───── Excerpted text

Vancouver – The British Columbia Civil Liberties Association asked Parliament today to reject Bill S-7, as that bill goes to a vote. In letters to the Prime Minister, the Minister of Public Safety, and the leaders of the opposition parties, the BCCLA called Bill S-7 an unnecessary and ineffective measure to confront terrorism. It serves to unjustifiably expand the scope and reach of state authority without any accompanying expansion of accountability and oversight. The letters included a joint statement endorsed by BCCLA and other civil liberties organizations across Canada.
Bill S-7 is the latest attempt by the federal government to re-introduce controversial and troubling provisions from the Anti-Terrorism Act, passed in the aftermath of 9-11. These include “investigative hearings”, which compel individuals to testify in secret before a judge, and “preventive arrests”, allowing police to lock people up for up to three days without charge. Those provisions expired in 2007 as the result of a “sunset clause” when a majority of Parliament deemed them to be unnecessary, and voted against their extension. Bill S-7 also goes beyond the original 2001 legislation by creating new offences under the Criminal Code which are premised on very broad definitions of terrorist activity and what would constitute participation in such activity. These new offences run the real risk of criminalizing legitimate forms of political dissent.
Micheal Vonn, Policy Director of the BCCLA, said: “Bill S-7 is unnecessary. It is telling that every major terrorism-related incident in Canada since the introduction of terrorism legislation has been investigated and prevented without any need to use these special powers. The existing Criminal Code is the most effective and appropriate tool to counter terrorism in Canada, as seen by the recent arrests in Montreal and Toronto of terror suspects alleged to be involved in a plot to derail a train.”

──────────
───── Entries provided

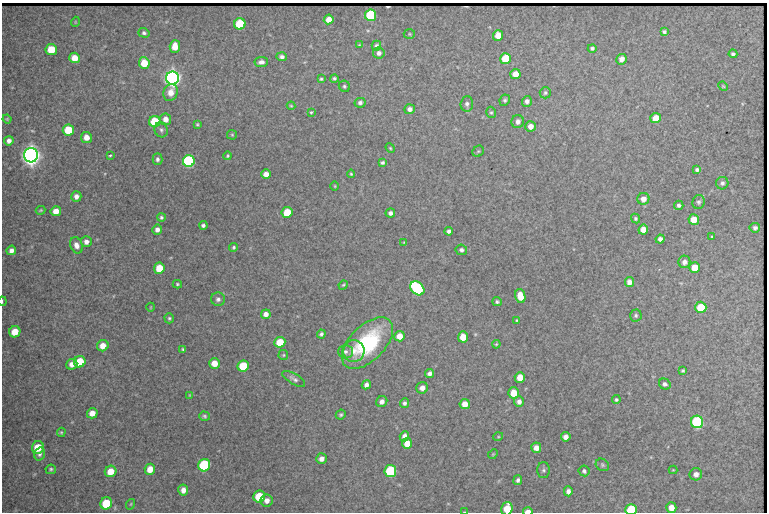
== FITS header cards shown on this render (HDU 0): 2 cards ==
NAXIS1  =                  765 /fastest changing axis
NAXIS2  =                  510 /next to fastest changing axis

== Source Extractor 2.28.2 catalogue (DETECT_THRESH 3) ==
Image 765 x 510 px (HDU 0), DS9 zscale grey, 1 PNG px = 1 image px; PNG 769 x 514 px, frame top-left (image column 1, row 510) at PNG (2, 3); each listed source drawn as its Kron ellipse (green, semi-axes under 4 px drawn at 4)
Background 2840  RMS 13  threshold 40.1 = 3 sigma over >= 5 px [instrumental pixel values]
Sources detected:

──────────

● **Task**:
Carry on the text about the BCCLA's opposition to Bill S-7, starting after its final sentence.

● **Output below**:
Under Bill S-7, individuals could be stripped of their constitutional rights and be forced to testify in court, arrested, detained or made subject to bail conditions – all without any charges being laid. Individuals will have no right to know and no opportunity to challenge the basis of their so-called preventive arrest, or the requirement to attend investigative hearings.
Vonn added: “It is morally and constitutionally repugnant to consider locking someone away for up to a year with no criminal charge. This Bill threatens ancient, precious and hard-won democratic safeguards, and Parliament must exercise extreme caution. Canadians deserve no less than Parliament taking a sober second look at this Senate Bill, instead of rushing to pass legislation in a climate of fear.”
The BCCLA appeared before parliamentary committee in November 2012 to highlight its concerns that these measures would likely have no demonstrable effect on combating terrorism, but they would certainly erode the core democratic principles and ideals that all Canadians have an interest in seeing protected.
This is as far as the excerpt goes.